Isso também tem a ver com o facto de os partidos socialistas estarem a evoluir de modo pouco típico, de haver uma grande personalização da política como afirmou recentemente?

No meu partido é inequívoco, mas não é caso único. O que aconteceu foi os partidos sociais-democratas serem, para aí de há 20 anos para cá, muito influenciados pelo modelo americano de partidos. (...) Essa geração, apresentada como de ouro do ponto de vista da influência, era de políticos com grande competência de comunicação, com uma mediação directa com o eleitorado, mas que acabam com uma tradição que os partidos como instituição tinham. Partidos de longos debates, com processos de formação política complexos.

Qual é então o caminho?

O PS fez a certa altura, nos anos 80, um programa para modernizar Portugal e esse é o programa que ainda usa hoje. No fundo, o PS está no seu segundo ciclo de poder com esse programa. (...) Só que esse programa começou numa altura em que os problemas estruturais do país não eram bem os actuais e à medida que vamos caminhando para concretizar esse programa ele vai precisando de ser substituído. José Sócrates começou um movimento que talvez esteja bem teorizado na cabeça dele, mas não está na cabeça do partido. Assim como nós precisámos de um programa para responder à entrada na União Europeia, precisamos de um programa para responder à entrada no euro e isso falha-nos.

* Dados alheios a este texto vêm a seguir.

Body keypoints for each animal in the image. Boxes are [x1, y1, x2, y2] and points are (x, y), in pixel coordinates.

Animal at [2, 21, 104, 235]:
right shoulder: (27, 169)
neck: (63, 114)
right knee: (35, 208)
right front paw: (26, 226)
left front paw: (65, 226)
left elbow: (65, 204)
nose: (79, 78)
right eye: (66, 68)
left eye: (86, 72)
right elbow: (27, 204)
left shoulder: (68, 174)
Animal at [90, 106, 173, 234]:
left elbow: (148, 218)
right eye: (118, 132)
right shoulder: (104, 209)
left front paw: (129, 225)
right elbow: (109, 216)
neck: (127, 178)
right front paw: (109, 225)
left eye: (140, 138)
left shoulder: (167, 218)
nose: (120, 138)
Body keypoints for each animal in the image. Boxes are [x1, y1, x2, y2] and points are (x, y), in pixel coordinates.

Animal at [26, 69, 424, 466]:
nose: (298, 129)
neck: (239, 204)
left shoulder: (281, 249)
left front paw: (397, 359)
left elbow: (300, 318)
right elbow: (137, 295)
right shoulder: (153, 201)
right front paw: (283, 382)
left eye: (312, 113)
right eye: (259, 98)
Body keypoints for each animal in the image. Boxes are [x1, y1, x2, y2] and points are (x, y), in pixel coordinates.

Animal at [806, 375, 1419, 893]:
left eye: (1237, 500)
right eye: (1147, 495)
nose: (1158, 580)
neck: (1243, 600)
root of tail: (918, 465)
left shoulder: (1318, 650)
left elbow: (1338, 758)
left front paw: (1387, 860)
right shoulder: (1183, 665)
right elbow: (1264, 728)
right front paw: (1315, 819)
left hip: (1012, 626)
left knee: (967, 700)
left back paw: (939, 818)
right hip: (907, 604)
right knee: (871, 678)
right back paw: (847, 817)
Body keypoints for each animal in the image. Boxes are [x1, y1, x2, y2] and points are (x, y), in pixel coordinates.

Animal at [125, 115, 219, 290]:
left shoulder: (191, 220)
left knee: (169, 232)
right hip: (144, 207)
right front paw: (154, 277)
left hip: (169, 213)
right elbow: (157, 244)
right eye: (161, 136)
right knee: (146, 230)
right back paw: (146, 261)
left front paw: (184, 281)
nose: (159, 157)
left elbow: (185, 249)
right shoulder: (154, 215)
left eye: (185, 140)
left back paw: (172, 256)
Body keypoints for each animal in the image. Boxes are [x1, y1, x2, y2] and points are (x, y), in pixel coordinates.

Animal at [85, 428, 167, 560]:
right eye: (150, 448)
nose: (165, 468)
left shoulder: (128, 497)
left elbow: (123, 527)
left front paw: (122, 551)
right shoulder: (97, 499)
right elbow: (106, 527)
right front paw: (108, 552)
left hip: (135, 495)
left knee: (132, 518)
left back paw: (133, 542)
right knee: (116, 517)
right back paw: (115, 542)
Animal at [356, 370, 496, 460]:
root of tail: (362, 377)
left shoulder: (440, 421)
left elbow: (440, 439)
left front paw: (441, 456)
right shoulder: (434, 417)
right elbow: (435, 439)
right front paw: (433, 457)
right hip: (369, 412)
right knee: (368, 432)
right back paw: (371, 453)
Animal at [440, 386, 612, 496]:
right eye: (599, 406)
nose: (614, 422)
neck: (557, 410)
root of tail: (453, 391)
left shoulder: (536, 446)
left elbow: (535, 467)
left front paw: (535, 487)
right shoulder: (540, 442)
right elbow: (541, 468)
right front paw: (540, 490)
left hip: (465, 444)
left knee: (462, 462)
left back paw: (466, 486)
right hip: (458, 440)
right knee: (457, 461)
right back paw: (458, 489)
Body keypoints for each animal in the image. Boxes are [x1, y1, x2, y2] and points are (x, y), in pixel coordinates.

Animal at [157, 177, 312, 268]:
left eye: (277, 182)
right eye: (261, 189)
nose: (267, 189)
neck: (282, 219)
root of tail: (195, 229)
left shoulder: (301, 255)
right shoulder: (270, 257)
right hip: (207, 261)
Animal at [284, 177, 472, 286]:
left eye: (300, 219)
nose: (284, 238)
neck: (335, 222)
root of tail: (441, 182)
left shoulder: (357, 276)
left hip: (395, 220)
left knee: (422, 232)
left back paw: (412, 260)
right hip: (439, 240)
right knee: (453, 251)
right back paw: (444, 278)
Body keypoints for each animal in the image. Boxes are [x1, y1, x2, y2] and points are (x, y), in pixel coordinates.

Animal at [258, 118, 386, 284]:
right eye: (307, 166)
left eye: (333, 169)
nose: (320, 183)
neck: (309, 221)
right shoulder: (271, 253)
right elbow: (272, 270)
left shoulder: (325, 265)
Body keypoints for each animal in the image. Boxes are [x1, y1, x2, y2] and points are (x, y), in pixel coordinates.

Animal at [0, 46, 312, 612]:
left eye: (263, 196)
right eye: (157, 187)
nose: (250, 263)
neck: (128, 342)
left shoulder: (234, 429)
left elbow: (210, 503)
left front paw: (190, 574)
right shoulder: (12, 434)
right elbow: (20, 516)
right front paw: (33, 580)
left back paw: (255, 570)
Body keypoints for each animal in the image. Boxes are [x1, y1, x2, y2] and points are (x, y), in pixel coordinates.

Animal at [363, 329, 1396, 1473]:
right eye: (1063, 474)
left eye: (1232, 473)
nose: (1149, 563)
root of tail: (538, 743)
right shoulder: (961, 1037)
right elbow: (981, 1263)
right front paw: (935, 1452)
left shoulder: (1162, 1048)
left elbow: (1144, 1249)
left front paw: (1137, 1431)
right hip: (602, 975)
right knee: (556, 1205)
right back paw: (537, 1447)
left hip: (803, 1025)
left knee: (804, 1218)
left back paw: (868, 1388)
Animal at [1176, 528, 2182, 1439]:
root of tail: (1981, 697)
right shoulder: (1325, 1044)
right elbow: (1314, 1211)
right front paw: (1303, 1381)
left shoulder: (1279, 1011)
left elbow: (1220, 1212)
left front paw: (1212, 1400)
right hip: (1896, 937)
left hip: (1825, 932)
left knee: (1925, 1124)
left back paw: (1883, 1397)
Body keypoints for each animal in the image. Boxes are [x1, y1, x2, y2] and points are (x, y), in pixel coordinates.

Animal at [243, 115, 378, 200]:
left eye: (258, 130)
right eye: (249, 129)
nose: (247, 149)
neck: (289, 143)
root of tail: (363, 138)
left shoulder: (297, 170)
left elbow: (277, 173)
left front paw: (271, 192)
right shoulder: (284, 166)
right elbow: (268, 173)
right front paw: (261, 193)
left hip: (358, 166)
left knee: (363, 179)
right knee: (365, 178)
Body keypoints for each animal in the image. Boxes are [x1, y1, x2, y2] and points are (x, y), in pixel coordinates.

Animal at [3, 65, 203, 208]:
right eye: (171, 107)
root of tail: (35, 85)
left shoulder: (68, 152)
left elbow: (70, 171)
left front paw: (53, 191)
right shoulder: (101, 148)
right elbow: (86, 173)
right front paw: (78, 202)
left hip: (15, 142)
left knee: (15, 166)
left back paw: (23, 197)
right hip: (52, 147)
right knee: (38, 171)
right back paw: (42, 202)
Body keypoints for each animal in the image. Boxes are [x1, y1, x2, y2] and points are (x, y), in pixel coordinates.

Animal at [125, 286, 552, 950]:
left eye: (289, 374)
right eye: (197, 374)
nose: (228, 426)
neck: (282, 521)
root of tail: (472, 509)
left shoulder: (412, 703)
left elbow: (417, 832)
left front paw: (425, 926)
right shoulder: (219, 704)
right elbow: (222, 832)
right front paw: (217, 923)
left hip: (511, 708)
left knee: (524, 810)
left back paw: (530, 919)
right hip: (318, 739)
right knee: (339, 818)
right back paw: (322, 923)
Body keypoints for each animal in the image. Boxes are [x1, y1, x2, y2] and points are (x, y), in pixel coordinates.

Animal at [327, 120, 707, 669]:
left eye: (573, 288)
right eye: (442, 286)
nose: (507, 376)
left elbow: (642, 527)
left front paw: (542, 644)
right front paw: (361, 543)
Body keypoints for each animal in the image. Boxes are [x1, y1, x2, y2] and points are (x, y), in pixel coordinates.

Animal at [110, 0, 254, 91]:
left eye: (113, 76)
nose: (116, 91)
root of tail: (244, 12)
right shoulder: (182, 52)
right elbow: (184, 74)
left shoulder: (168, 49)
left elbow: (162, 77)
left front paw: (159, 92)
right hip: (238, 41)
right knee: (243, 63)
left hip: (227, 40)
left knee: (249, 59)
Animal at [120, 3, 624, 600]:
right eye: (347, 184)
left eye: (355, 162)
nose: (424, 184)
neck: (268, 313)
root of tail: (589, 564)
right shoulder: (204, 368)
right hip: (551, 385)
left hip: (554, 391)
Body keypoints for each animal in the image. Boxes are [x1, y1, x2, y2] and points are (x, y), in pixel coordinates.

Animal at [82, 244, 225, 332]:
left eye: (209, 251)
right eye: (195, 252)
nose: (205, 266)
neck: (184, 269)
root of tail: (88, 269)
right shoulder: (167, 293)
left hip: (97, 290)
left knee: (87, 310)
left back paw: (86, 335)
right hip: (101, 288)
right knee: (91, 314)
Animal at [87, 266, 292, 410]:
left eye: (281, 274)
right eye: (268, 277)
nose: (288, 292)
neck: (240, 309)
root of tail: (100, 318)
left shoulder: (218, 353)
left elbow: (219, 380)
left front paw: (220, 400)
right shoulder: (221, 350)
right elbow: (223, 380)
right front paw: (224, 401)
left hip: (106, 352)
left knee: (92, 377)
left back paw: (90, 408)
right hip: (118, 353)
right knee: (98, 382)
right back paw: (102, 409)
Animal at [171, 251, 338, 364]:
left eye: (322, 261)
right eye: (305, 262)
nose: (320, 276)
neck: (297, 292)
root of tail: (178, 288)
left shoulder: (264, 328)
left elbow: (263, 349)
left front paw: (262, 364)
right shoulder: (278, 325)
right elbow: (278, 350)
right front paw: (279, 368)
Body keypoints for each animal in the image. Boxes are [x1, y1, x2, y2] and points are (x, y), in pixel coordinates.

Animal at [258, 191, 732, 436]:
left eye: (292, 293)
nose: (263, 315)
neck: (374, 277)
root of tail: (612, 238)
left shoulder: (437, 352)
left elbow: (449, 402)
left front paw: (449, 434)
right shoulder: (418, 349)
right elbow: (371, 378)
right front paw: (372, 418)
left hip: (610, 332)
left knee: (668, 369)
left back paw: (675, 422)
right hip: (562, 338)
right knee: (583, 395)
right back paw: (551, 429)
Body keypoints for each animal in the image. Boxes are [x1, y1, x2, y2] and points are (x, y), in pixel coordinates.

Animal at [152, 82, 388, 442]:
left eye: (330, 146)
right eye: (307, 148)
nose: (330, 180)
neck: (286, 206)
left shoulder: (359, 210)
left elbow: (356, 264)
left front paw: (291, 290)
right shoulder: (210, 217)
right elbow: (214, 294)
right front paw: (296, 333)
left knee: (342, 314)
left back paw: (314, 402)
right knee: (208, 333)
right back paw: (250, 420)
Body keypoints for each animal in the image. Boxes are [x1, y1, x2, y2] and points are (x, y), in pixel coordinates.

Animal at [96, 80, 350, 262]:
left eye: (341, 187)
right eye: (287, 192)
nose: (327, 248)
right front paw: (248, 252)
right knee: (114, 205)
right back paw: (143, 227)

Acha que há medo de falar no PS?

Não. O que acontece é que nos partidos sociais-democratas no poder na Europa e no PS em particular instalou-se um excessivo altruísmo. Em Inglaterra o Partido Trabalhista acabou de ir para a oposição, apareceram cinco ou seis candidatos a líder do partido, cada um deles apresentou plataformas para apresentar a partir de movimentos de opinião e consolidadas ao longo dos anos e hoje o partido pode escolher propostas que são coerentes. Se se imaginar que daqui a algum tempo isso aconteça ao PS não se tem essa clareza. Tem personalidades, algumas delas com ressentimentos, personalidades que se sentem favorecidas aqui e desfavorecidas acolá. Tem conflitos entre pessoas, alguns deles que duram há décadas. Nada disto tem a ver com o que deve ser a luta política.

Por cá basta aparecer alguém a dizer que um dia estará disponível para ser líder, como fez José António Seguro, para surgir alguém logo a dizer que quer derrubar o líder.

É um bom exemplo. Haver um militante do PS que diz: "Eu não afasto a hipótese de me candidatar a secretário-geral" e que o faz num contexto de uma entrevista sobre a sua vida, para mim o que é surpreendente é que isso seja notícia. Notícia seria se António José Seguro desse uma entrevista para dizer que isso nunca lhe tinha passado pela ideia. Seria notícia e seria mentira [risos]. Há aqui dois problemas a excessiva fulanização da política e a transformação dos partidos em bastidores de governo. Essas duas tendências são sintomas de doenças na vida política.